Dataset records
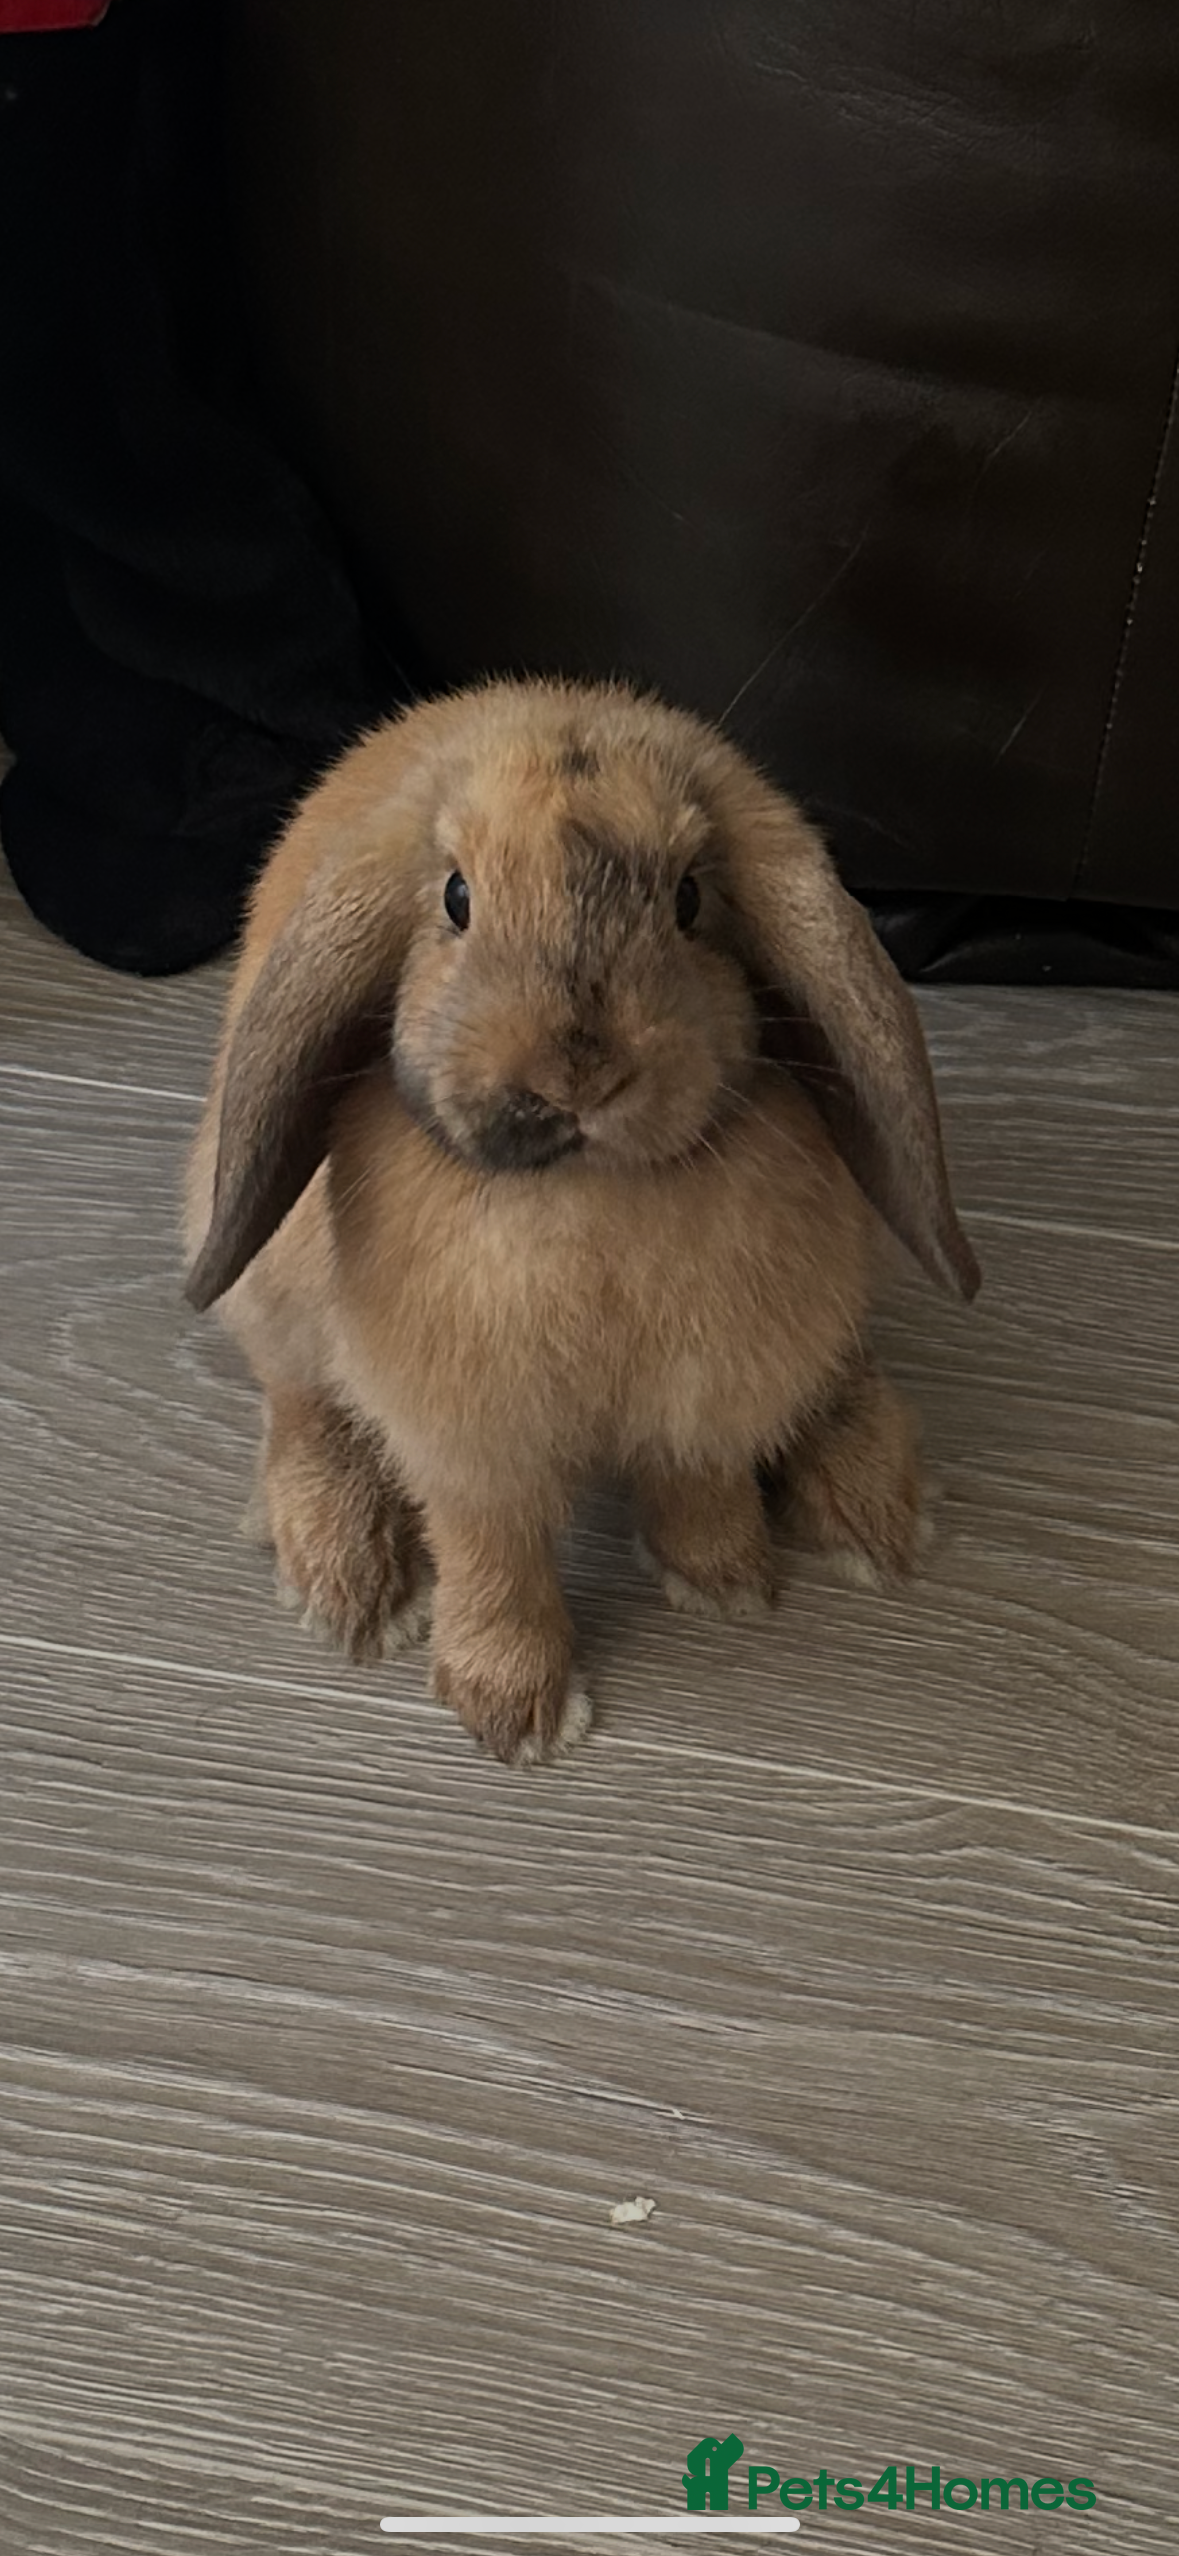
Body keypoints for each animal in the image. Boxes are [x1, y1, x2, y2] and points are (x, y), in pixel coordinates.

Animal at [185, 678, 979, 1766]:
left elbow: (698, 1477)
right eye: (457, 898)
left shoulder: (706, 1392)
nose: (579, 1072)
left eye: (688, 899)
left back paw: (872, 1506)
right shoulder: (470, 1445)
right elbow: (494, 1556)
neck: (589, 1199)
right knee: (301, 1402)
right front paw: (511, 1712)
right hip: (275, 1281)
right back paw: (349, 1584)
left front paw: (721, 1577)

▶ _EXERCISE OBJECTIVE_: Check each line of the records above for the string "left", and report every line that has it.

▶ _FINAL ANSWER_:
left elbow: (698, 1477)
left shoulder: (706, 1392)
left eye: (688, 899)
left back paw: (872, 1506)
left front paw: (721, 1577)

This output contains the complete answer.